In 1888, Cornelia Bowen was recommended by Booker T. Washington to establish a school for boys and girls in the Mount Meigs area. Cornelia Bowen graduated from the Tuskegee Institute in 1885, a member of the first graduating class, and led the Mount Meigs Colored Institute until her death in 1934. In 1908, the State Federation of Colored Women's Clubs, of which Bowen was president, established a second school on the grounds of the institute. After much lobbying of Congress, in 1911, the women were successful in convincing the state to take over the operation of the reformatory.

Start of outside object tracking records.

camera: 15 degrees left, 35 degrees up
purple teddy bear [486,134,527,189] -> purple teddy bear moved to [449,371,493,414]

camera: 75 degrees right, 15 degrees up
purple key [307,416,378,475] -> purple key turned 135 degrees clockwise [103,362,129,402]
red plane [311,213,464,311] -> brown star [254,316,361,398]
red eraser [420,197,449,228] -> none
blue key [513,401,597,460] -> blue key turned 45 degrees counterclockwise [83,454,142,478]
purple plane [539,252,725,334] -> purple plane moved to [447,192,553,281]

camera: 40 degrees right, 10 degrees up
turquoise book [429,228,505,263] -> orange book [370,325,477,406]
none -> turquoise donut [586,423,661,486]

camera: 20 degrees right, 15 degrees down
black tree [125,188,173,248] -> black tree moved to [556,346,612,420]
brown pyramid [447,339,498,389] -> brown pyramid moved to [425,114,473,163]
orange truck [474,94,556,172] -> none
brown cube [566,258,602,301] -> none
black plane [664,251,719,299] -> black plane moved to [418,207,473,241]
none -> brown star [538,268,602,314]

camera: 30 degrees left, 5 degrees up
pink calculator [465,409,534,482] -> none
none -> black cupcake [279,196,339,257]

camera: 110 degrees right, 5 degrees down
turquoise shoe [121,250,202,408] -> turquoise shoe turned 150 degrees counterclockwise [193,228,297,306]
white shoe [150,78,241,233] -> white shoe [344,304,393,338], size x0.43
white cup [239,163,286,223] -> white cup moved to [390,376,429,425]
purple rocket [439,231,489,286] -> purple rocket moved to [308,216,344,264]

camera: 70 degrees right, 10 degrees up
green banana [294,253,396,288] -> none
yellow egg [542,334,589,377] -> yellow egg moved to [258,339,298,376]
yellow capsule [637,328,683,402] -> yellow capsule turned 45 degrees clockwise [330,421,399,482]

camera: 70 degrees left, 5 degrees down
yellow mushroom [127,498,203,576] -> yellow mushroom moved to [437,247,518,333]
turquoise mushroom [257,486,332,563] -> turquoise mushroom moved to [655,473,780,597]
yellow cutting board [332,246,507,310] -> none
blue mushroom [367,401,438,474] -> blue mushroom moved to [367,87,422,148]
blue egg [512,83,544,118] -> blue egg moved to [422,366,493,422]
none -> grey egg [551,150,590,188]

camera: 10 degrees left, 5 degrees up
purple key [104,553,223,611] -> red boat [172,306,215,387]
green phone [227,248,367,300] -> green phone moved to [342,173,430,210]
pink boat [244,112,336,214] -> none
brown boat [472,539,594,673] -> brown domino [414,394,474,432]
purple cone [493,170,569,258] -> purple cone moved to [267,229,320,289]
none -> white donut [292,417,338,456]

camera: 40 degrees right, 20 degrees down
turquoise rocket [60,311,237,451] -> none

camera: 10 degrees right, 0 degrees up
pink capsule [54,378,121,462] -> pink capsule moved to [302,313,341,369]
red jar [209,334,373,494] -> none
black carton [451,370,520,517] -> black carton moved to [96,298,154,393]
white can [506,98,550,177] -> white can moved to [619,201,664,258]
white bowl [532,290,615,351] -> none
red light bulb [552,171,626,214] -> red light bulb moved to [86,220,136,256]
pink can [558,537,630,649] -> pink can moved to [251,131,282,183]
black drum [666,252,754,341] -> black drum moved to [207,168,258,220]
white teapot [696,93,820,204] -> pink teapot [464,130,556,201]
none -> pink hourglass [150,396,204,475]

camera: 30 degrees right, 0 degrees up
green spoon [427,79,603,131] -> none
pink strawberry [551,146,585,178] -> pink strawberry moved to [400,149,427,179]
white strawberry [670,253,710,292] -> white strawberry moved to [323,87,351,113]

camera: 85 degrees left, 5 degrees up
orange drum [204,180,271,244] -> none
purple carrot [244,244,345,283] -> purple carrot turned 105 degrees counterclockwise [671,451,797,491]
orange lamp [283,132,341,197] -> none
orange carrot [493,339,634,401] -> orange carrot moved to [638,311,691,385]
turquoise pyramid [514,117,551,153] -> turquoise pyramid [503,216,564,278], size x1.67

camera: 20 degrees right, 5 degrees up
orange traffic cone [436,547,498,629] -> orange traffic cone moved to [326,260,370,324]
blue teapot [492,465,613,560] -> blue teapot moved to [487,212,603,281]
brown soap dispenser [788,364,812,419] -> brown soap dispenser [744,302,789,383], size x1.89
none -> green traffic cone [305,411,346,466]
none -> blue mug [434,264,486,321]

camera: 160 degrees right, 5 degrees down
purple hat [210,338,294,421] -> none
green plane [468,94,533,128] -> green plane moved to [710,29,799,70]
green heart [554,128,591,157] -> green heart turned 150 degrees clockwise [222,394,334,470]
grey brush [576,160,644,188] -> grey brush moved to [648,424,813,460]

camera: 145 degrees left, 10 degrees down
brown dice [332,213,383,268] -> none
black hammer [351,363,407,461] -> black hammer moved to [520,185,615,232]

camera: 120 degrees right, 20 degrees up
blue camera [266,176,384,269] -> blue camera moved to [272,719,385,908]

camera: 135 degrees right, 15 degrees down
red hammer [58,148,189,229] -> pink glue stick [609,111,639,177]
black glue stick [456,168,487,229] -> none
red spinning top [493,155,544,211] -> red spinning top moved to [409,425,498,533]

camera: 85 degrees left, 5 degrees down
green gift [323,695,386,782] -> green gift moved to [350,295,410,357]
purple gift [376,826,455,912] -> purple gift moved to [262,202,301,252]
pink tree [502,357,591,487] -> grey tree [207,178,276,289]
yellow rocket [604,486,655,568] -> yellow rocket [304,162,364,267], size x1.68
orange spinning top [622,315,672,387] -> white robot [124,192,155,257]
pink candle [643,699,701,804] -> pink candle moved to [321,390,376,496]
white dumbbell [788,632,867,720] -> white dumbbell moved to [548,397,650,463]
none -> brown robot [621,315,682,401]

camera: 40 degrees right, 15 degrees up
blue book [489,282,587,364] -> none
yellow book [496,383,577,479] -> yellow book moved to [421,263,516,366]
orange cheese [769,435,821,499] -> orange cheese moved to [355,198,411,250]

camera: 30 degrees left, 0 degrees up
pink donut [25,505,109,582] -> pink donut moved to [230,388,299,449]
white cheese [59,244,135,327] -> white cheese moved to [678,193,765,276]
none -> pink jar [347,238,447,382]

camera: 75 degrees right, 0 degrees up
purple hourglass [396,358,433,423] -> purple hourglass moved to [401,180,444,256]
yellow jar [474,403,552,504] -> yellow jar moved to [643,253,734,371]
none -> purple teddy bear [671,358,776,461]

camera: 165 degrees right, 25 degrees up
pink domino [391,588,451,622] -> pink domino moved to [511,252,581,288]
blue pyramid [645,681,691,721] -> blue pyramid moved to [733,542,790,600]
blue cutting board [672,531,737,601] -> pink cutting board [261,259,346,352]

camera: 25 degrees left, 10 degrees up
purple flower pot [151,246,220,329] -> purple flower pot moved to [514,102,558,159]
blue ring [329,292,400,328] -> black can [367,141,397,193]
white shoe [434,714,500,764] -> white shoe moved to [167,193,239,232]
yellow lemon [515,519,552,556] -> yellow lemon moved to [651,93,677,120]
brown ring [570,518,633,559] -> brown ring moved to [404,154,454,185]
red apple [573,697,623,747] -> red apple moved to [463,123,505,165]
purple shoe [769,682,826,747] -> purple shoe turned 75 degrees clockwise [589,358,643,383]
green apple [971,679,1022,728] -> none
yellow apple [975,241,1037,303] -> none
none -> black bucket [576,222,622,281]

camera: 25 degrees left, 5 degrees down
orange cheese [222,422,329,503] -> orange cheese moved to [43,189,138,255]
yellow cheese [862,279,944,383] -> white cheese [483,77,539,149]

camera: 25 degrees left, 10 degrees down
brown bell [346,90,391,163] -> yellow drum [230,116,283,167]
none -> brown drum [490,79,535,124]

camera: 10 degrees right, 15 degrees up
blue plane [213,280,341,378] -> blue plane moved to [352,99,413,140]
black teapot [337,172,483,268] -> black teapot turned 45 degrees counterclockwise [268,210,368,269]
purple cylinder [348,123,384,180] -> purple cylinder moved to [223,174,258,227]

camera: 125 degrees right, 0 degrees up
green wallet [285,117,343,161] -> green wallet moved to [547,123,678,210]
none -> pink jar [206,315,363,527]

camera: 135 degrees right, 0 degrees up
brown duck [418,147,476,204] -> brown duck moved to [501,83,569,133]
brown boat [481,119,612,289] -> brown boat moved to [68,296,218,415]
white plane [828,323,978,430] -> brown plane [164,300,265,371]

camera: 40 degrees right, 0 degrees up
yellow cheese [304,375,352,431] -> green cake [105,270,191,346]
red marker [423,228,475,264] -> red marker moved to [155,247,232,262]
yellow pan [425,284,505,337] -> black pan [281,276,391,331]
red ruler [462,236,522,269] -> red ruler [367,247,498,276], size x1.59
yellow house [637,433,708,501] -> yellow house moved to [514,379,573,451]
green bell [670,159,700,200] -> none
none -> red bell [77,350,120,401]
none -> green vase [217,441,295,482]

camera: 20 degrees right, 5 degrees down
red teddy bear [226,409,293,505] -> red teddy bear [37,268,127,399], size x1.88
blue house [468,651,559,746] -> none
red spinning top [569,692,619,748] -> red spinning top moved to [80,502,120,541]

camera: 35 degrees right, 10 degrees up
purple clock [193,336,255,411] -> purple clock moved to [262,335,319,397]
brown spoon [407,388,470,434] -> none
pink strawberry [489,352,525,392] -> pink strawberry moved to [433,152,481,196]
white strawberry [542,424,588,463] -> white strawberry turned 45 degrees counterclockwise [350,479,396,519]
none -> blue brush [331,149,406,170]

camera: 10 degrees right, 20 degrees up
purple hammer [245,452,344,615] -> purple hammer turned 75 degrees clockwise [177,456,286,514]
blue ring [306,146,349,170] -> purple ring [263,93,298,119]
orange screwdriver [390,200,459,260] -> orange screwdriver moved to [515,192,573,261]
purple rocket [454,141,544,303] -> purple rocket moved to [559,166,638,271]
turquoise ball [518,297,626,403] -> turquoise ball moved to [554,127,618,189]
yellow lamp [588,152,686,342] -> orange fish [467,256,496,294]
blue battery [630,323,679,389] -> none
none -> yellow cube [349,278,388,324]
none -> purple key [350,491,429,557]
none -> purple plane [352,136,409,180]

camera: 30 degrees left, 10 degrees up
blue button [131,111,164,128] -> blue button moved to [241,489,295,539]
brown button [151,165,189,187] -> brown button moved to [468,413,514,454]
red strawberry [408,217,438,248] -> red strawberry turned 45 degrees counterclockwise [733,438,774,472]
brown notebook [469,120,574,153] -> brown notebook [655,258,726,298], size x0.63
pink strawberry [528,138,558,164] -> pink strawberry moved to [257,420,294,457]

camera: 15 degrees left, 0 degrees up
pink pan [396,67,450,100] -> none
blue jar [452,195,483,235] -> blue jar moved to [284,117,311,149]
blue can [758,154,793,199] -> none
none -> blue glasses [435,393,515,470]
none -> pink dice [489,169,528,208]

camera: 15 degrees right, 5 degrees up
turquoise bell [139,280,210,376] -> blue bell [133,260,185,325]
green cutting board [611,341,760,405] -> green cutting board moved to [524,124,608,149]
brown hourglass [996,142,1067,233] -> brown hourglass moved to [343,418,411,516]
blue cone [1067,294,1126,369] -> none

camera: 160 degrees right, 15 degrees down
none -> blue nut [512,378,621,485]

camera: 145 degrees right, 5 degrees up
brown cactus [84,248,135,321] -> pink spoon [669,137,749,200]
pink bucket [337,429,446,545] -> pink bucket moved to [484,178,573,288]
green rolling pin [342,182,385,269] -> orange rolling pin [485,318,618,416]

In 1911, the school became the Alabama Reform School for Juvenile Negro Law-Breakers. The name was changed to the Alabama Industrial School for Negro Children in 1947, and to the Alabama Industrial School in 1970. The facility has been variously described as a "slave camp", "plantation", "prison for teens", and "penal colony for children".

On March 27, 1915, the Hampton Institute Camera Club, known for its illustrations of Paul Laurence Dunbar's poetry, staged a photo sale for the benefit of the Mt. Meigs school. The sale raised funds for four five-dollar scholarships for day students. A Hampton graduate managed the Mt. Meigs school, which was considered "an outgrowth" of Hampton.

Famous residents included baseball legend Leroy Satchel Paige, from 1918 to 1923.

Earlier in its life, its capacity was 312 boys.

There was controversy, in April 2008, when parent Glenn Herrmann said authorities surrounded his Randolph County home and accused him of helping his son break free at the Mount Meigs Campus.

In 2012, the infamous Chalkville Campus facility for girls aged 12 to 18 was destroyed by a tornado and in 2015 the new J. Walter Wood Treatment facility for them was inaugurated at the Mount Meigs campus.